◆ **Task goal**:
Say how many lines of the records include the string "number". Nothing else belongs in the answer.

(Source texts of formatted documents)
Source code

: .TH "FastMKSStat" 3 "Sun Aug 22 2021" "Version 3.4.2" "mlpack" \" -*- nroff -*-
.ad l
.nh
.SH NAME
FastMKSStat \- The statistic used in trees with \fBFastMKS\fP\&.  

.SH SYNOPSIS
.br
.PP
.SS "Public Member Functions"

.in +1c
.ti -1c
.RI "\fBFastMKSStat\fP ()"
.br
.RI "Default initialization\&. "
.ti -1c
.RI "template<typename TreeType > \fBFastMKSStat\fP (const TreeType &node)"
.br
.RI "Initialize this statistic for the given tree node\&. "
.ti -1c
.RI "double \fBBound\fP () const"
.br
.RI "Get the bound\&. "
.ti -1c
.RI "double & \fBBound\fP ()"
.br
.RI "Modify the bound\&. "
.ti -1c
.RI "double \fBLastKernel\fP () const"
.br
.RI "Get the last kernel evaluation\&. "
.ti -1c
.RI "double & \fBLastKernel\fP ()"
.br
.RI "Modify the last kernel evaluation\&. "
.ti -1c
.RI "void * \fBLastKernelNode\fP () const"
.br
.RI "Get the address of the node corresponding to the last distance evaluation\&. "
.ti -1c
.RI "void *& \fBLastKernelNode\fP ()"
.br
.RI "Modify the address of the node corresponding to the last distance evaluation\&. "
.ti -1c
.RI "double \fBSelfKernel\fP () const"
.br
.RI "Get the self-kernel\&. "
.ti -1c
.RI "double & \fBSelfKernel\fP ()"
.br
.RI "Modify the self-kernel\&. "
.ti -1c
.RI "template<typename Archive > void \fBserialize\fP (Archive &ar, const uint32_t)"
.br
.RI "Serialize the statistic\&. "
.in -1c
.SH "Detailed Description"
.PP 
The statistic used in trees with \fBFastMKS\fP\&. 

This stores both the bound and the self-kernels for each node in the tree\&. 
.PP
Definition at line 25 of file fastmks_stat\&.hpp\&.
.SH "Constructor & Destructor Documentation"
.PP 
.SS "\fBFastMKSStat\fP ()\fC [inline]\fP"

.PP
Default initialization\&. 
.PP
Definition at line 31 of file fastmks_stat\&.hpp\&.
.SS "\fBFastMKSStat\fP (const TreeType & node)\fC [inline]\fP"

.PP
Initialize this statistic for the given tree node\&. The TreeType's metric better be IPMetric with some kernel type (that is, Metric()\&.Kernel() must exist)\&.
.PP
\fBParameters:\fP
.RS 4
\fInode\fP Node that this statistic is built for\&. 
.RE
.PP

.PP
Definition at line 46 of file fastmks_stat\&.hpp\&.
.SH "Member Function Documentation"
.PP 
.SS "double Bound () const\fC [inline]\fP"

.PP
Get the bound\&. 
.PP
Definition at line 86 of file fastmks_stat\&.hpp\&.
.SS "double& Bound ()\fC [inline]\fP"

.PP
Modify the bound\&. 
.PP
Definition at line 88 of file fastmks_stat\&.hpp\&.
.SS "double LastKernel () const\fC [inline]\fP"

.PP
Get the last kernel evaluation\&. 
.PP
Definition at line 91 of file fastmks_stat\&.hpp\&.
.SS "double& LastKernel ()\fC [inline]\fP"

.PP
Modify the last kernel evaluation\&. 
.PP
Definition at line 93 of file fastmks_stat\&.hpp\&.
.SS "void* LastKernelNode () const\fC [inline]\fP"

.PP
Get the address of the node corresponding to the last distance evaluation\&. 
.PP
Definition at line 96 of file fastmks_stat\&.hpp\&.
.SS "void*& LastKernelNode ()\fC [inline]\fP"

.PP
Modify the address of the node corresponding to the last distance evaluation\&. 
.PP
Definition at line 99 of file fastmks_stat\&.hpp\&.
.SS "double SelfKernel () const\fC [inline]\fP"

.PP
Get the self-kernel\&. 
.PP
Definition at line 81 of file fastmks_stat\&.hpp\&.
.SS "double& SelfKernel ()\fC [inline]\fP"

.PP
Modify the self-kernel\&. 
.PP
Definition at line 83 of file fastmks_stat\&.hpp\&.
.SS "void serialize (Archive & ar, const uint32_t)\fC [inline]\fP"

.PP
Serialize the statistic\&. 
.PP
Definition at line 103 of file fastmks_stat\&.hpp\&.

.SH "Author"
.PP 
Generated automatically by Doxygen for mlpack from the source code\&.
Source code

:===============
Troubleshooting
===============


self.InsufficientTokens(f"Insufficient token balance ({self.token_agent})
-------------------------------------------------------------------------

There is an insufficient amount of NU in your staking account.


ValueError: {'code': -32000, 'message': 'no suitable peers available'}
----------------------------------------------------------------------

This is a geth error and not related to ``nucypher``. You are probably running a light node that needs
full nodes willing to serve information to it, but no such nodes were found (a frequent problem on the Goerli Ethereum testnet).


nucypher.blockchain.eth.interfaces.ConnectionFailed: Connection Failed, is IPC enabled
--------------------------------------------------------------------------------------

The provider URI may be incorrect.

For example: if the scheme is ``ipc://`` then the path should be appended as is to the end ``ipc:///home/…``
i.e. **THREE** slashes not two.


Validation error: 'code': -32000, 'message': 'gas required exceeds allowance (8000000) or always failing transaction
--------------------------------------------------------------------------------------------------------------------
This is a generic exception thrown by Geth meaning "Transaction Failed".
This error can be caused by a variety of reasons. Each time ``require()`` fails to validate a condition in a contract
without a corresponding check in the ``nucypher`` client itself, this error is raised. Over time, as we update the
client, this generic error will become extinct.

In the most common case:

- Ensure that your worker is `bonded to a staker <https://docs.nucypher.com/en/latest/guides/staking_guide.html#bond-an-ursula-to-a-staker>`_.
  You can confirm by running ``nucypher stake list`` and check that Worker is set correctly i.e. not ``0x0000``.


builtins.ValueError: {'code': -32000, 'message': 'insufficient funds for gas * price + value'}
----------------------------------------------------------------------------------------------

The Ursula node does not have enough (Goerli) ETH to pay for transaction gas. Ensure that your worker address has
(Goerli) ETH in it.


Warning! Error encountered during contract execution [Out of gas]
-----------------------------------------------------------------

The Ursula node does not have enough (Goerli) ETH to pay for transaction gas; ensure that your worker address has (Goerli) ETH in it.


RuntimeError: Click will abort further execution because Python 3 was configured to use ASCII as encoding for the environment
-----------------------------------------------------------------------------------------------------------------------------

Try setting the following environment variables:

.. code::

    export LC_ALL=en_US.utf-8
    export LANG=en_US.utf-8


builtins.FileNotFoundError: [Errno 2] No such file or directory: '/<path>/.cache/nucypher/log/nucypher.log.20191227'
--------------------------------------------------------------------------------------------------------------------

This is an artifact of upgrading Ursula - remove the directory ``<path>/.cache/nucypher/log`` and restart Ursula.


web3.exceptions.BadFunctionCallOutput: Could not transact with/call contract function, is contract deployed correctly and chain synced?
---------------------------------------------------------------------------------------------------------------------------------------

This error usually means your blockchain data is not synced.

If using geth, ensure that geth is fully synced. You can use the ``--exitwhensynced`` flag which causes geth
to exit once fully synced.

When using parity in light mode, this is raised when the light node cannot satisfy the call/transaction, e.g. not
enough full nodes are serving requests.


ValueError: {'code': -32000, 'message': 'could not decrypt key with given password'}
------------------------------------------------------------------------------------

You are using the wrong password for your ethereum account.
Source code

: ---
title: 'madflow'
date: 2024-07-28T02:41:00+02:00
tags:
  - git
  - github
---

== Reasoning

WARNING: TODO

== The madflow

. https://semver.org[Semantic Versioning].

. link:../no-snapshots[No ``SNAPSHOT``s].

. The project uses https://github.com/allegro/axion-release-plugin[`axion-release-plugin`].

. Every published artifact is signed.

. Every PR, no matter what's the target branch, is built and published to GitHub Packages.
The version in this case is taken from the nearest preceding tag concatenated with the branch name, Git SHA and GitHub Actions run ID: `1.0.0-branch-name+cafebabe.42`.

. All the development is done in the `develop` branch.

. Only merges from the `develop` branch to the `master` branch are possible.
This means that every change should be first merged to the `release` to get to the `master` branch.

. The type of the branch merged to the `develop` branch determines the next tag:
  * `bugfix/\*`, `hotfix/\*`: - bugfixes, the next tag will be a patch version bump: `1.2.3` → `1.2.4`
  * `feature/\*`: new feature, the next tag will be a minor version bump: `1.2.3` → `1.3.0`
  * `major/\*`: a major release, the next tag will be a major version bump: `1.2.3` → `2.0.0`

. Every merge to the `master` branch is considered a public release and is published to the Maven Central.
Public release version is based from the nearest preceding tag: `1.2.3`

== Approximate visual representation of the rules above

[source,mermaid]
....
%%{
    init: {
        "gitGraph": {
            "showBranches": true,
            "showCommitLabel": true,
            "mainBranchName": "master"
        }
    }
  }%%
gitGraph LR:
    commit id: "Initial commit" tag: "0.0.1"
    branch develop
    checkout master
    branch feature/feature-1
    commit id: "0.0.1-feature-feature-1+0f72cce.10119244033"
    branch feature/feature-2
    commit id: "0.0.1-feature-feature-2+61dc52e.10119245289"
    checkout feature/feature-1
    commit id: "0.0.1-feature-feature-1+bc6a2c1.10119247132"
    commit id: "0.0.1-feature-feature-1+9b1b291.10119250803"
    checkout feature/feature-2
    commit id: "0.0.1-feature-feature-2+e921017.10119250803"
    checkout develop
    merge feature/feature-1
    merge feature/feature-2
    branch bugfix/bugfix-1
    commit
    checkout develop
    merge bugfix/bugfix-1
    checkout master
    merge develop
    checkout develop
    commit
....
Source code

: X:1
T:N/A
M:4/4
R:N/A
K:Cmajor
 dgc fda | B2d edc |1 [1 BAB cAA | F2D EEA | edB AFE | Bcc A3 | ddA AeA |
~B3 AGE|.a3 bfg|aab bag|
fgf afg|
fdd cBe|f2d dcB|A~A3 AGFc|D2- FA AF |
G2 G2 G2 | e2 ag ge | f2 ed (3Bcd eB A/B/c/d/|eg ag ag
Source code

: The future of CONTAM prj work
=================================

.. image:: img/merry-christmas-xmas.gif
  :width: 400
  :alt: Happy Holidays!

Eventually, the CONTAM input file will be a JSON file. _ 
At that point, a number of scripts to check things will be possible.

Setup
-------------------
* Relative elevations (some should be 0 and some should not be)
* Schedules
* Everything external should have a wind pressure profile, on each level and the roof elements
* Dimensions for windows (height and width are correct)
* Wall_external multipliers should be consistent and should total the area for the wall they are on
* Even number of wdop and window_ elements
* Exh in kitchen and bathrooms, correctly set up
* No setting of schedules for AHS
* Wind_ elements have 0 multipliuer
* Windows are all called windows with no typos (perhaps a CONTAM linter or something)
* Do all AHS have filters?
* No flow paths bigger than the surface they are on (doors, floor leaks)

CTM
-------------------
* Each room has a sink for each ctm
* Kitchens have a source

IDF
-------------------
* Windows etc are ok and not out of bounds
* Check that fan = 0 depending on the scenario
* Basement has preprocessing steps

◆ **Exercise answer**:
2